For me, I know I need to tackle this in multiple ways - I need to be very mindful of what energy I have available; I need to recognise which additional tasks ask more of me; and I have be selective with the spoons I offer away; but I also have to recognise that I have a lot of hard work on the things which add the emotional tax on each task. Grocery shopping is a practical activity which comes attached with emotional stress. That’s not something which can be solved through time management and thinking about spoons - I need to work with a therapist to challenge some of the deeply held beliefs I have on my own value and self-worth, on who I look to validation from, why I hold myself up to such impossible standards, and why I don’t find it easy to accept help - perhaps spoons from others.

It feels like there’s so little in the way of holistic support for emotional growth for adults. “lifehacks” give us suggestions like “use a list to prioritise your tasks”, but they rarely address how to deal with all of the things you de-prioritised that still need doing. Articles around confidence say “shift your mindset and don’t listen to the shoulds”, as if a mindset is a lever you can push from left to right. Therapy provides a fantastic space to interrogate and understand what might be causing some of these shoulds, and helps you to challenge tightly held beliefs or unhelpful patterns, but it takes months of work to start seeing the changes. And for me - each of these steps to improve things are yet another task, another spoon-taking item on the todo-list - and when I’m already depleted, even seeking help is often beyond the energy I have. 

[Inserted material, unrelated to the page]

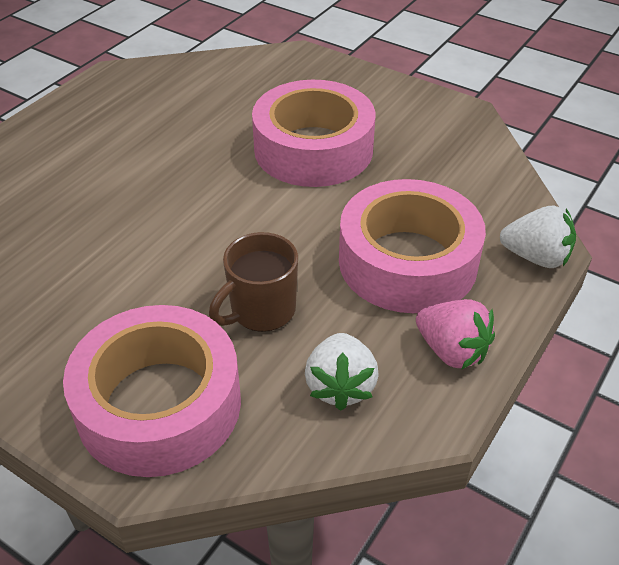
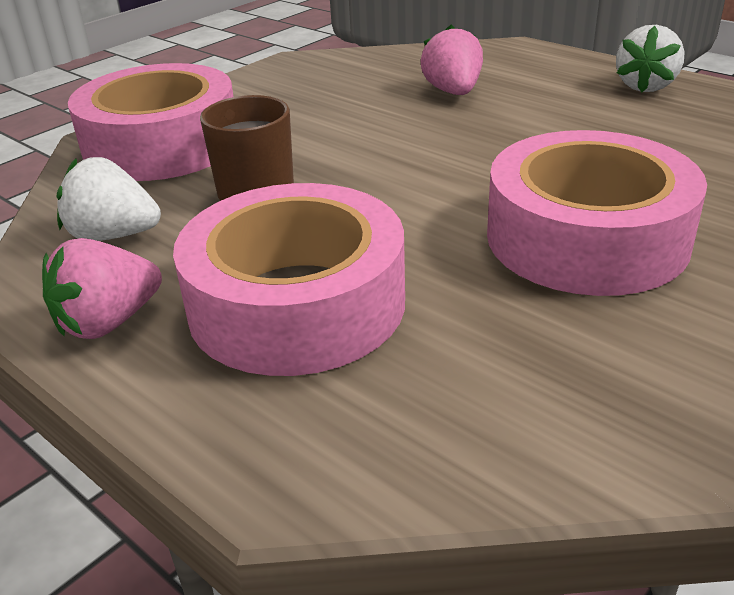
camera: 100 degrees right, 10 degrees down
white strawberry [500,206,576,268] -> white strawberry moved to [616,25,685,93]
none -> pink strawberry [421,25,483,95]

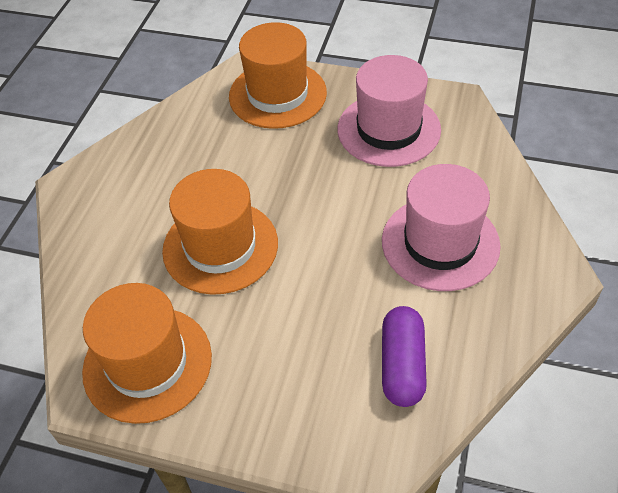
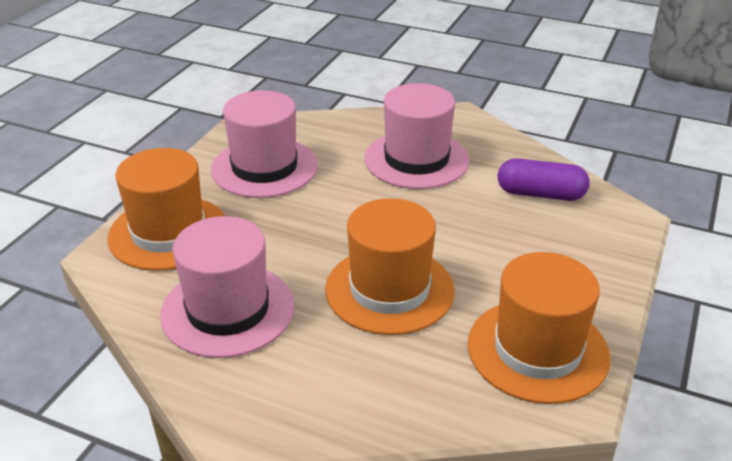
camera: 85 degrees left, 15 degrees down
none -> pink hat [160,216,295,358]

That’s why we (as the collective community of people advocating for better mental health) so often say “just give yourself a break”, rather than providing tangible actions to take or techniques to follow. Because it’s hard. It take a lifetime of investment and work, but it can only start with being gentle with ourselves. Mental health isn’t something you ‘fix’. It’s certainly not something you think about one day of the year. It’s needs to be life-long investment in ourselves. Mental  health at work likewise, work is such a big part of our lives, especially for the self-employed, that if your own mental health isn’t a critical part of your business plan, if it isn’t up there on the “essential” list, you don’t have a sustainable business.

It isn’t about having to commit hours of time every week, or hundreds of pounds in software or counselling - but rather a foundation of how you work, a consideration for how you design what you do. I don’t have all the answers, but I do know that making it an active part of your work, rather than something to worry about when/if things get bad, is always going to be easier than running out of spoons all together.

I also know I take way too much on my own shoulders and don’t find it easy to accept help or let others in - which holds me back in so many ways. But at least now I’m aware of that - and being aware is a very good place to start.